Trump has made no secret of his hopes to establish better relations with Putin and his autocratic regime. He played down news of the sanctions on Thursday, saying it was "time for the country to move on to bigger and better things." A day earlier, the President-elect seemed to throw up his hands entirely, pleading ignorance -- and skepticism -- of all things tech.
"The whole age of computer has made it where nobody knows exactly what is going on," he said. "And we have speed -- we have a lot of other things, but I'm not sure we have the kind the security we need."
Trump will need a more comprehensive argument, and understanding, if he is going to successfully navigate a Congress almost uniformly in favor of maintaining or, in the case of hawks like Sens. Lindsey Graham and John McCain, pursuing further avenues of redress.
If Obama, his legislative legacy under threat from all corners, can effectively tie up the new administration and members of its own party -- to say nothing of Democrats who will gladly align themselves with more mainstream Republicans -- then he stands a better chance of at least complicating Trump's efforts to undo the work of the past eight years.
What is Trump's play now?
Trump, who has repeatedly said he just wants everyone to move on, can undo the Thursday sanctions with relative ease after he takes office on January 20. But a unilateral decision to reverse course could expose divisions in a GOP caucus that, for all its post-election talk of unity, remains fundamentally divided on key issues like spending and what to do after it repeals Obamacare.
The confluence of Obama's action and Putin's demurral will test Trump right from the jump, as moving for steadier relations with Moscow will now come at a heightened domestic cost. House Speaker Paul Ryan, a Russia critic, will likely seek to influence Trump, further stressing their already fragile relationship and challenging incoming chief of staff Reince Priebus, who has emerged as a trusted middleman between his idiosyncratic boss and the established GOP order.
While the GOP establishment has stayed critical of Russia, Trump sees it differently.
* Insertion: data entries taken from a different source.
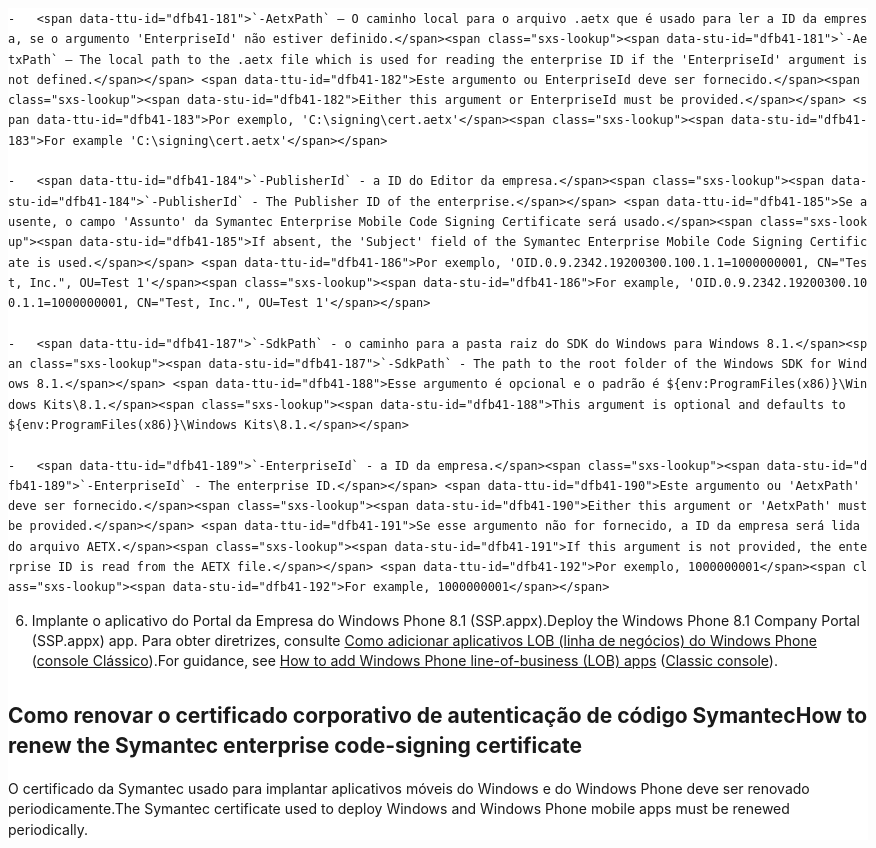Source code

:     -   <span data-ttu-id="dfb41-181">`-AetxPath` – O caminho local para o arquivo .aetx que é usado para ler a ID da empresa, se o argumento 'EnterpriseId' não estiver definido.</span><span class="sxs-lookup"><span data-stu-id="dfb41-181">`-AetxPath` – The local path to the .aetx file which is used for reading the enterprise ID if the 'EnterpriseId' argument is not defined.</span></span> <span data-ttu-id="dfb41-182">Este argumento ou EnterpriseId deve ser fornecido.</span><span class="sxs-lookup"><span data-stu-id="dfb41-182">Either this argument or EnterpriseId must be provided.</span></span> <span data-ttu-id="dfb41-183">Por exemplo, 'C:\signing\cert.aetx'</span><span class="sxs-lookup"><span data-stu-id="dfb41-183">For example 'C:\signing\cert.aetx'</span></span>

    -   <span data-ttu-id="dfb41-184">`-PublisherId` - a ID do Editor da empresa.</span><span class="sxs-lookup"><span data-stu-id="dfb41-184">`-PublisherId` - The Publisher ID of the enterprise.</span></span> <span data-ttu-id="dfb41-185">Se ausente, o campo 'Assunto' da Symantec Enterprise Mobile Code Signing Certificate será usado.</span><span class="sxs-lookup"><span data-stu-id="dfb41-185">If absent, the 'Subject' field of the Symantec Enterprise Mobile Code Signing Certificate is used.</span></span> <span data-ttu-id="dfb41-186">Por exemplo, 'OID.0.9.2342.19200300.100.1.1=1000000001, CN="Test, Inc.", OU=Test 1'</span><span class="sxs-lookup"><span data-stu-id="dfb41-186">For example, 'OID.0.9.2342.19200300.100.1.1=1000000001, CN="Test, Inc.", OU=Test 1'</span></span>

    -   <span data-ttu-id="dfb41-187">`-SdkPath` - o caminho para a pasta raiz do SDK do Windows para Windows 8.1.</span><span class="sxs-lookup"><span data-stu-id="dfb41-187">`-SdkPath` - The path to the root folder of the Windows SDK for Windows 8.1.</span></span> <span data-ttu-id="dfb41-188">Esse argumento é opcional e o padrão é ${env:ProgramFiles(x86)}\Windows Kits\8.1.</span><span class="sxs-lookup"><span data-stu-id="dfb41-188">This argument is optional and defaults to ${env:ProgramFiles(x86)}\Windows Kits\8.1.</span></span>

    -   <span data-ttu-id="dfb41-189">`-EnterpriseId` - a ID da empresa.</span><span class="sxs-lookup"><span data-stu-id="dfb41-189">`-EnterpriseId` - The enterprise ID.</span></span> <span data-ttu-id="dfb41-190">Este argumento ou 'AetxPath' deve ser fornecido.</span><span class="sxs-lookup"><span data-stu-id="dfb41-190">Either this argument or 'AetxPath' must be provided.</span></span> <span data-ttu-id="dfb41-191">Se esse argumento não for fornecido, a ID da empresa será lida do arquivo AETX.</span><span class="sxs-lookup"><span data-stu-id="dfb41-191">If this argument is not provided, the enterprise ID is read from the AETX file.</span></span> <span data-ttu-id="dfb41-192">Por exemplo, 1000000001</span><span class="sxs-lookup"><span data-stu-id="dfb41-192">For example, 1000000001</span></span>

6.  <span data-ttu-id="dfb41-193">Implante o aplicativo do Portal da Empresa do Windows Phone 8.1 (SSP.appx).</span><span class="sxs-lookup"><span data-stu-id="dfb41-193">Deploy the Windows Phone 8.1 Company Portal (SSP.appx) app.</span></span> <span data-ttu-id="dfb41-194">Para obter diretrizes, consulte [Como adicionar aplicativos LOB (linha de negócios) do Windows Phone](lob-apps-windows-phone.md) ([console Clássico](/intune-classic/deploy-use/deploy-apps-in-microsoft-intune)).</span><span class="sxs-lookup"><span data-stu-id="dfb41-194">For guidance, see [How to add Windows Phone line-of-business (LOB) apps](lob-apps-windows-phone.md) ([Classic console](/intune-classic/deploy-use/deploy-apps-in-microsoft-intune)).</span></span>

## <span data-ttu-id="dfb41-195">Como renovar o certificado corporativo de autenticação de código Symantec</span><span class="sxs-lookup"><span data-stu-id="dfb41-195">How to renew the Symantec enterprise code-signing certificate</span></span>
<a id="how-to-renew-the-symantec-enterprise-code-signing-certificate" class="xliff"></a>

<span data-ttu-id="dfb41-196">O certificado da Symantec usado para implantar aplicativos móveis do Windows e do Windows Phone deve ser renovado periodicamente.</span><span class="sxs-lookup"><span data-stu-id="dfb41-196">The Symantec certificate used to deploy Windows and Windows Phone mobile apps must be renewed periodically.</span></span>
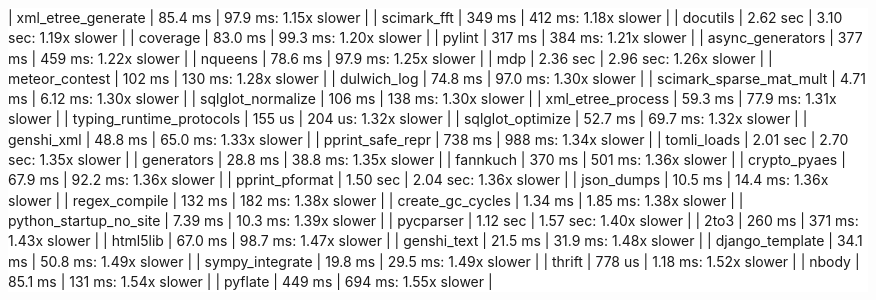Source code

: | xml_etree_generate         | 85.4 ms                                                      | 97.9 ms: 1.15x slower                                                  |
| scimark_fft                | 349 ms                                                       | 412 ms: 1.18x slower                                                   |
| docutils                   | 2.62 sec                                                     | 3.10 sec: 1.19x slower                                                 |
| coverage                   | 83.0 ms                                                      | 99.3 ms: 1.20x slower                                                  |
| pylint                     | 317 ms                                                       | 384 ms: 1.21x slower                                                   |
| async_generators           | 377 ms                                                       | 459 ms: 1.22x slower                                                   |
| nqueens                    | 78.6 ms                                                      | 97.9 ms: 1.25x slower                                                  |
| mdp                        | 2.36 sec                                                     | 2.96 sec: 1.26x slower                                                 |
| meteor_contest             | 102 ms                                                       | 130 ms: 1.28x slower                                                   |
| dulwich_log                | 74.8 ms                                                      | 97.0 ms: 1.30x slower                                                  |
| scimark_sparse_mat_mult    | 4.71 ms                                                      | 6.12 ms: 1.30x slower                                                  |
| sqlglot_normalize          | 106 ms                                                       | 138 ms: 1.30x slower                                                   |
| xml_etree_process          | 59.3 ms                                                      | 77.9 ms: 1.31x slower                                                  |
| typing_runtime_protocols   | 155 us                                                       | 204 us: 1.32x slower                                                   |
| sqlglot_optimize           | 52.7 ms                                                      | 69.7 ms: 1.32x slower                                                  |
| genshi_xml                 | 48.8 ms                                                      | 65.0 ms: 1.33x slower                                                  |
| pprint_safe_repr           | 738 ms                                                       | 988 ms: 1.34x slower                                                   |
| tomli_loads                | 2.01 sec                                                     | 2.70 sec: 1.35x slower                                                 |
| generators                 | 28.8 ms                                                      | 38.8 ms: 1.35x slower                                                  |
| fannkuch                   | 370 ms                                                       | 501 ms: 1.36x slower                                                   |
| crypto_pyaes               | 67.9 ms                                                      | 92.2 ms: 1.36x slower                                                  |
| pprint_pformat             | 1.50 sec                                                     | 2.04 sec: 1.36x slower                                                 |
| json_dumps                 | 10.5 ms                                                      | 14.4 ms: 1.36x slower                                                  |
| regex_compile              | 132 ms                                                       | 182 ms: 1.38x slower                                                   |
| create_gc_cycles           | 1.34 ms                                                      | 1.85 ms: 1.38x slower                                                  |
| python_startup_no_site     | 7.39 ms                                                      | 10.3 ms: 1.39x slower                                                  |
| pycparser                  | 1.12 sec                                                     | 1.57 sec: 1.40x slower                                                 |
| 2to3                       | 260 ms                                                       | 371 ms: 1.43x slower                                                   |
| html5lib                   | 67.0 ms                                                      | 98.7 ms: 1.47x slower                                                  |
| genshi_text                | 21.5 ms                                                      | 31.9 ms: 1.48x slower                                                  |
| django_template            | 34.1 ms                                                      | 50.8 ms: 1.49x slower                                                  |
| sympy_integrate            | 19.8 ms                                                      | 29.5 ms: 1.49x slower                                                  |
| thrift                     | 778 us                                                       | 1.18 ms: 1.52x slower                                                  |
| nbody                      | 85.1 ms                                                      | 131 ms: 1.54x slower                                                   |
| pyflate                    | 449 ms                                                       | 694 ms: 1.55x slower                                                   |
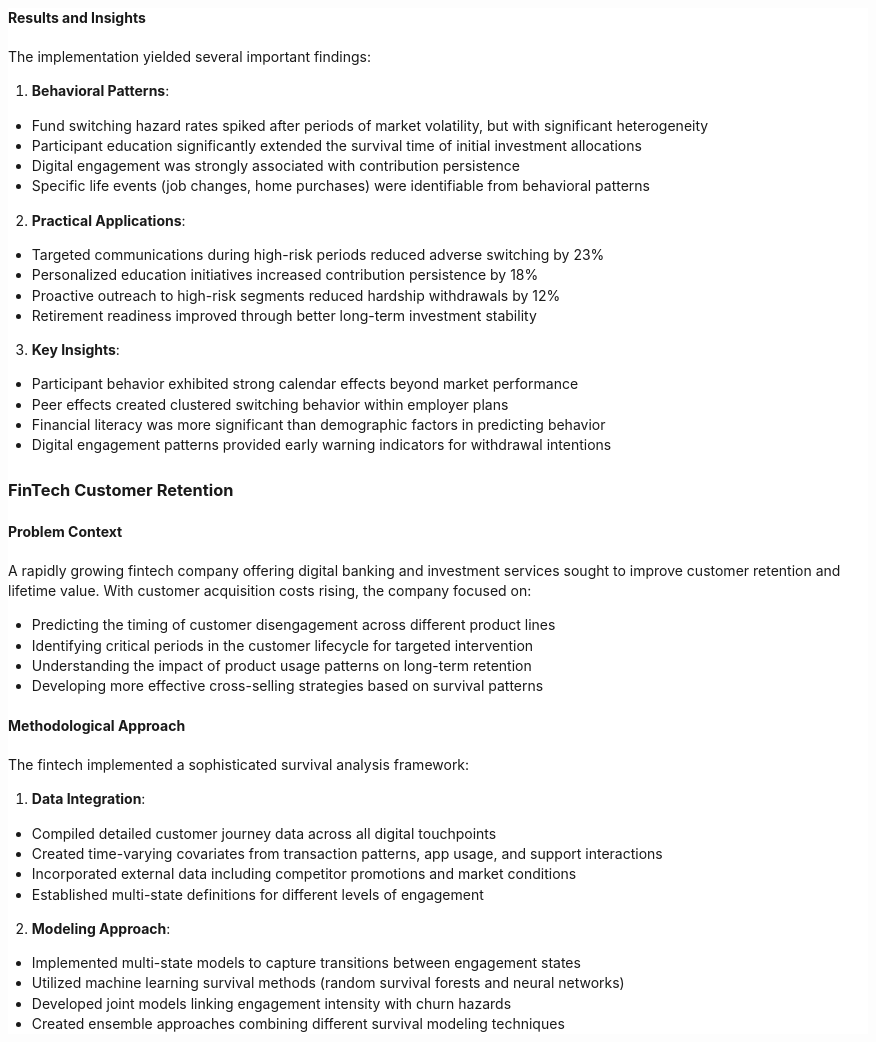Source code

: #### Results and Insights

The implementation yielded several important findings:

1. **Behavioral Patterns**:

  - Fund switching hazard rates spiked after periods of market volatility, but with significant heterogeneity
  - Participant education significantly extended the survival time of initial investment allocations
  - Digital engagement was strongly associated with contribution persistence
  - Specific life events (job changes, home purchases) were identifiable from behavioral patterns

2. **Practical Applications**:

  - Targeted communications during high-risk periods reduced adverse switching by 23%
  - Personalized education initiatives increased contribution persistence by 18%
  - Proactive outreach to high-risk segments reduced hardship withdrawals by 12%
  - Retirement readiness improved through better long-term investment stability

3. **Key Insights**:

  - Participant behavior exhibited strong calendar effects beyond market performance
  - Peer effects created clustered switching behavior within employer plans
  - Financial literacy was more significant than demographic factors in predicting behavior
  - Digital engagement patterns provided early warning indicators for withdrawal intentions

### FinTech Customer Retention

#### Problem Context

A rapidly growing fintech company offering digital banking and investment services sought to improve customer retention and lifetime value. With customer acquisition costs rising, the company focused on:

- Predicting the timing of customer disengagement across different product lines
- Identifying critical periods in the customer lifecycle for targeted intervention
- Understanding the impact of product usage patterns on long-term retention
- Developing more effective cross-selling strategies based on survival patterns

#### Methodological Approach

The fintech implemented a sophisticated survival analysis framework:

1. **Data Integration**:

  - Compiled detailed customer journey data across all digital touchpoints
  - Created time-varying covariates from transaction patterns, app usage, and support interactions
  - Incorporated external data including competitor promotions and market conditions
  - Established multi-state definitions for different levels of engagement

2. **Modeling Approach**:

  - Implemented multi-state models to capture transitions between engagement states
  - Utilized machine learning survival methods (random survival forests and neural networks)
  - Developed joint models linking engagement intensity with churn hazards
  - Created ensemble approaches combining different survival modeling techniques
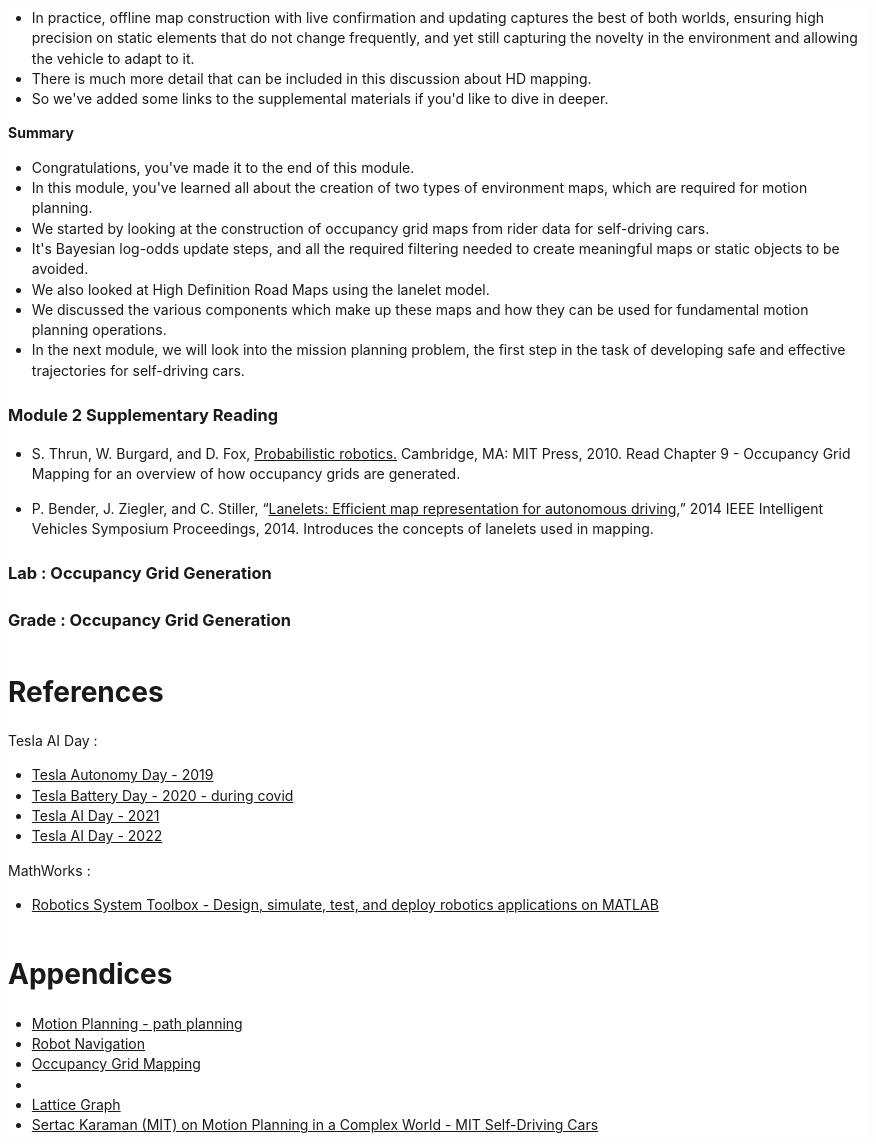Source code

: - In practice, offline map construction with live confirmation and updating captures the best of both worlds, ensuring high precision on static elements that do not change frequently, and yet still capturing the novelty in the environment and allowing the vehicle to adapt to it.
- There is much more detail that can be included in this discussion about HD mapping.
- So we've added some links to the supplemental materials if you'd like to dive in deeper.

**Summary**

- Congratulations, you've made it to the end of this module.
- In this module, you've learned all about the creation of two types of environment maps, which are required for motion planning.
- We started by looking at the construction of occupancy grid maps from rider data for self-driving cars.
- It's Bayesian log-odds update steps, and all the required filtering needed to create meaningful maps or static objects to be avoided.
- We also looked at High Definition Road Maps using the lanelet model.
- We discussed the various components which make up these maps and how they can be used for fundamental motion planning operations.
- In the next module, we will look into the mission planning problem, the first step in the task of developing safe and effective trajectories for self-driving cars.



### Module 2 Supplementary Reading

- S. Thrun, W. Burgard, and D. Fox, [Probabilistic robotics.](http://www.probabilistic-robotics.org/) Cambridge, MA: MIT Press, 2010. Read Chapter 9 - Occupancy Grid Mapping for an overview of how occupancy grids are generated.

- P. Bender, J. Ziegler, and C. Stiller, “[Lanelets: Efficient map representation for autonomous driving,](http://static.aixpaper.com/pdf/d/f5/gs.2014.81cd3b9828.v1.pdf)” 2014 IEEE Intelligent Vehicles Symposium Proceedings, 2014. Introduces the concepts of lanelets used in mapping.

### Lab : Occupancy Grid Generation

### Grade : Occupancy Grid Generation

# References

Tesla AI Day : 
- [Tesla Autonomy Day - 2019](https://www.youtube.com/watch?v=Ucp0TTmvqOE)
- [Tesla Battery Day - 2020 - during covid](https://www.youtube.com/watch?v=l6T9xIeZTds)
- [Tesla AI Day - 2021](https://www.youtube.com/watch?v=j0z4FweCy4M&t=37s)
- [Tesla AI Day - 2022](https://www.youtube.com/watch?v=ODSJsviD_SU&t=3480s)

MathWorks : 
- [Robotics System Toolbox - Design, simulate, test, and deploy robotics applications on MATLAB](https://www.mathworks.com/help/robotics/)

# Appendices

- [Motion Planning - path planning](https://en.wikipedia.org/wiki/Motion_planning)
- [Robot Navigation](https://en.wikipedia.org/wiki/Robot_navigation)
- [Occupancy Grid Mapping](https://en.wikipedia.org/wiki/Occupancy_grid_mapping)
- [](https://www.mathworks.com/help/robotics/ug/occupancy-grids.html)
- [Lattice Graph](https://en.wikipedia.org/wiki/Lattice_graph)
- [Sertac Karaman (MIT) on Motion Planning in a Complex World - MIT Self-Driving Cars](https://www.youtube.com/watch?v=0fLSf3NO0-s&t=42s)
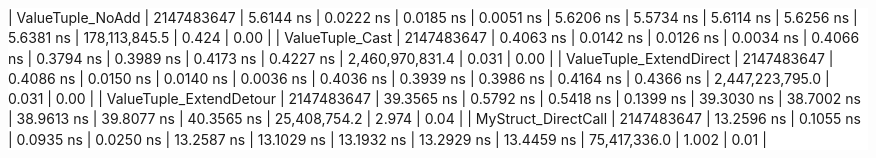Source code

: |         ValueTuple_NoAdd | 2147483647 |      5.6144 ns |   0.0222 ns |   0.0185 ns |   0.0051 ns |      5.6206 ns |      5.5734 ns |      5.6114 ns |      5.6256 ns |      5.6381 ns |       178,113,845.5 |     0.424 |    0.00 |
|          ValueTuple_Cast | 2147483647 |      0.4063 ns |   0.0142 ns |   0.0126 ns |   0.0034 ns |      0.4066 ns |      0.3794 ns |      0.3989 ns |      0.4173 ns |      0.4227 ns |     2,460,970,831.4 |     0.031 |    0.00 |
|  ValueTuple_ExtendDirect | 2147483647 |      0.4086 ns |   0.0150 ns |   0.0140 ns |   0.0036 ns |      0.4036 ns |      0.3939 ns |      0.3986 ns |      0.4164 ns |      0.4366 ns |     2,447,223,795.0 |     0.031 |    0.00 |
|  ValueTuple_ExtendDetour | 2147483647 |     39.3565 ns |   0.5792 ns |   0.5418 ns |   0.1399 ns |     39.3030 ns |     38.7002 ns |     38.9613 ns |     39.8077 ns |     40.3565 ns |        25,408,754.2 |     2.974 |    0.04 |
|      MyStruct_DirectCall | 2147483647 |     13.2596 ns |   0.1055 ns |   0.0935 ns |   0.0250 ns |     13.2587 ns |     13.1029 ns |     13.1932 ns |     13.2929 ns |     13.4459 ns |        75,417,336.0 |     1.002 |    0.01 |
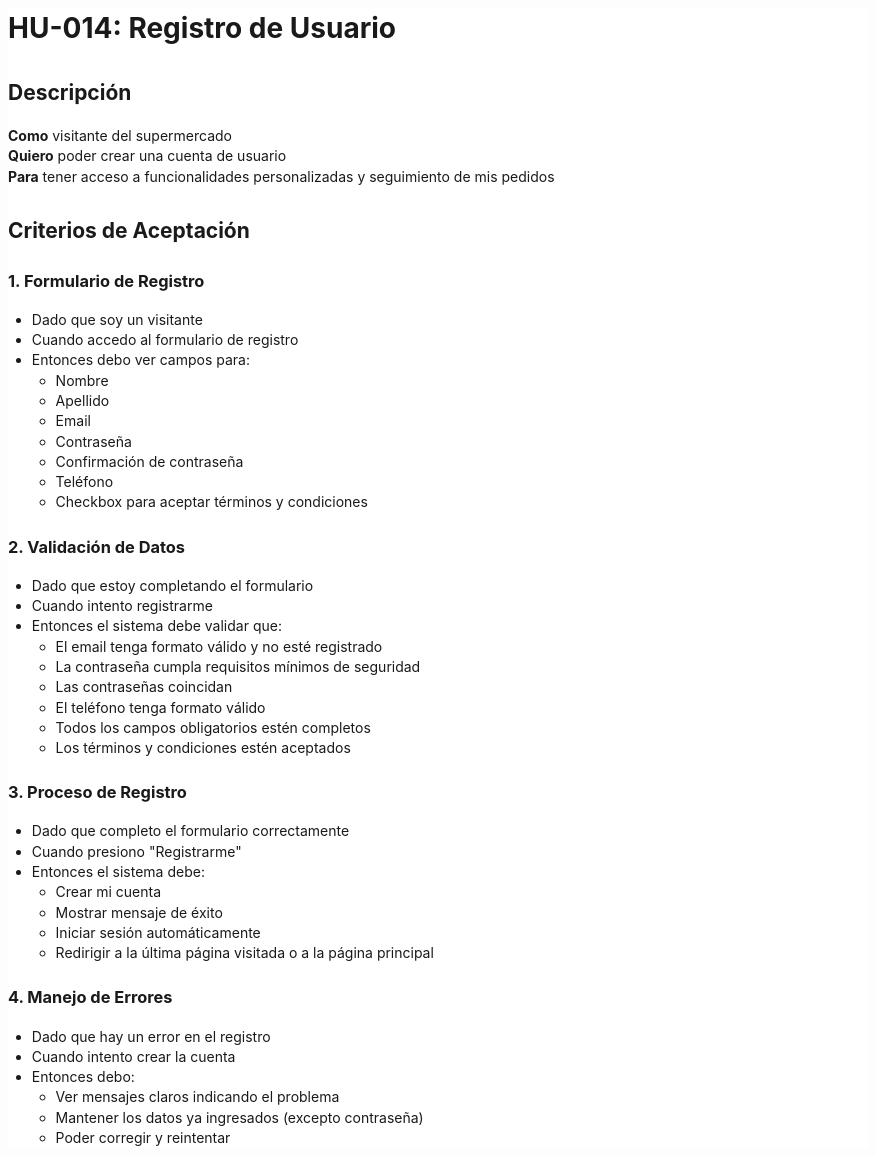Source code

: # HU-014: Registro de Usuario

## Descripción
**Como** visitante del supermercado  
**Quiero** poder crear una cuenta de usuario  
**Para** tener acceso a funcionalidades personalizadas y seguimiento de mis pedidos

## Criterios de Aceptación

### 1. Formulario de Registro
- Dado que soy un visitante
- Cuando accedo al formulario de registro
- Entonces debo ver campos para:
  - Nombre
  - Apellido
  - Email
  - Contraseña
  - Confirmación de contraseña
  - Teléfono
  - Checkbox para aceptar términos y condiciones

### 2. Validación de Datos
- Dado que estoy completando el formulario
- Cuando intento registrarme
- Entonces el sistema debe validar que:
  - El email tenga formato válido y no esté registrado
  - La contraseña cumpla requisitos mínimos de seguridad
  - Las contraseñas coincidan
  - El teléfono tenga formato válido
  - Todos los campos obligatorios estén completos
  - Los términos y condiciones estén aceptados

### 3. Proceso de Registro
- Dado que completo el formulario correctamente
- Cuando presiono "Registrarme"
- Entonces el sistema debe:
  - Crear mi cuenta
  - Mostrar mensaje de éxito
  - Iniciar sesión automáticamente
  - Redirigir a la última página visitada o a la página principal

### 4. Manejo de Errores
- Dado que hay un error en el registro
- Cuando intento crear la cuenta
- Entonces debo:
  - Ver mensajes claros indicando el problema
  - Mantener los datos ya ingresados (excepto contraseña)
  - Poder corregir y reintentar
He is also threatened by his unique handicap -- an apparent inability to, at least publicly, conceive of the hacking story as anything more or less than a backdoor assault on the legitimacy of his victory on Election Day.
"If Russia, or some other entity, was hacking, why did the White House wait so long to act?" he asked in a tweet last week, before the sanctions had been finalized. "Why did they only complain after Hillary lost?"
The claim was demonstrably false -- the grousing had begun well before November 8 -- but made clear how Trump perceives the question. In his Thursday statement, the President-elect was more reserved and revealed he would, "in the interest of our country and its great people," take a meeting with "leaders of the intelligence community next week in order to be updated on the facts of this situation."
How Trump responds to those facts, and whether he accepts them at all, will go a long way in articulating the paths ahead. But until those options are clear, his likeliest route is anyone's guess.